`from csv`: Disable type inference for quoted values
Basics
- [x] I have done a basic search through the issue tracker to find similar or related issues.
- [x] I have made myself familiar with the available features of Nushell for the particular area this enhancement request touches.
Related problem
Numeric values in CSV files always get converted by type inference, even when they are quoted, which causes problems for numeric identifiers which should be strings because the leading zeros matter. The only way that I found to keep them as strings is to use --no-infer to disable type inference, but that applies to everything in the file, and therefore requires manually converting other columns back to numbers, which is not very convenient.
It would be really nice to be able to keep type inference except for quoted values, either as an option or by default.
Describe the solution you'd like
Either:
- Add a
--no-infer-quotedflag to disable type inference only for quoted values
Or:
- Disable type inference for quoted values by default (if you're quoting numbers, you probably want them to be strings). But in that case you'd probably want a
--infer-quotedflag to force type inference in quoted values if you use CSV files that quote everything by default.
Describe alternatives you've considered
No response
Additional context and details
Use case: Files with both numeric values that should be numbers, and numeric values that should be strings like barcodes and other identifiers. Especially when all the identifiers have leading zeros and are not of the same length.

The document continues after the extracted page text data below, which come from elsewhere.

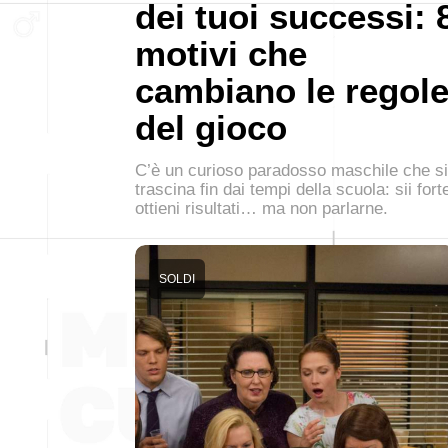
dei tuoi successi: 
motivi che
cambiano le regol
del gioco
C’è un curioso paradosso maschile che si
trascina fin dai tempi della scuola: sii fort
ottieni risultati… ma non parlarne.
SOLDI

What you're wanting to do may be possible but I wouldn't call the flag --no-infer-quoted. Maybe something like --keep-leading-zeros or something to that effect. Also disabling types for quoted values seems wrong since it's pretty common for csv files to have quoted fields.
This is where this all happens in the code if someone wanted to investigate further. https://github.com/nushell/nushell/blob/f1265c5828d8a12863fefb98479c133255fed5bf/crates/nu-command/src/formats/from/delimited.rs#L62-L73
The real question is will the csv crate even allow you to do this.
Thanks for the answer!
What you're wanting to do may be possible but I wouldn't call the flag --no-infer-quoted. Maybe something like --keep-leading-zeros or something to that effect.
If type inference stays, and the identifiers are converted to integers without trimming the leading zeroes, that still leaves the problem of the sort order, which will be numerical instead of lexicographical. That doesn't matter if the identifiers all have the same number of characters, but sometimes they don't... Which is why I was looking for a way to force a field to be a string, since that's how barcodes and similar identifiers are usually handled.
However, if the leading zeroes are kept, it would allow to convert the column back into a string with into string without losing part of the identifier, so it would work as a solution.
Also disabling types for quoted values seems wrong since it's pretty common for csv files to have quoted fields.
I thought you either quoted everything, or quoted only fields you want to force to be strings? Isn't the latter widespread use which would justify an option to support it?
I thought you either quoted everything, or quoted only fields you want to force to be strings? Isn't the latter widespread use which would justify an option to support it?
From my experience in business quotes can be on every field regardless of whether they're needed or not. However, they're usually used when a particular field has a comma so that the comma won't be used as a field delimiter.
Feel free to prove me wrong by analyzing the csv crate and providing your evidence.
I'm not saying you're wrong, that was an honest question because I haven't been using CSV for very long so I might have wrong ideas about what's commonly done.
However, they're usually used when a particular field has a comma so that the comma won't be used as a field delimiter.
I see your point... If you are quoting fields that contain commas, then disabling type inference for quoted values would cause problems if the fields contain anything but text, like floats using commas as separators like in French and other locales. So making it a default behavior does seem a really bad idea in that light.
So that would leave either an optional flag to disable type inference on quoted fields, or a flag to keep leading zeros, which can be used to convert the fields back to strings.
Can we scope the description and title to the from csv command? Otherwise the title of this issue is completely misguiding.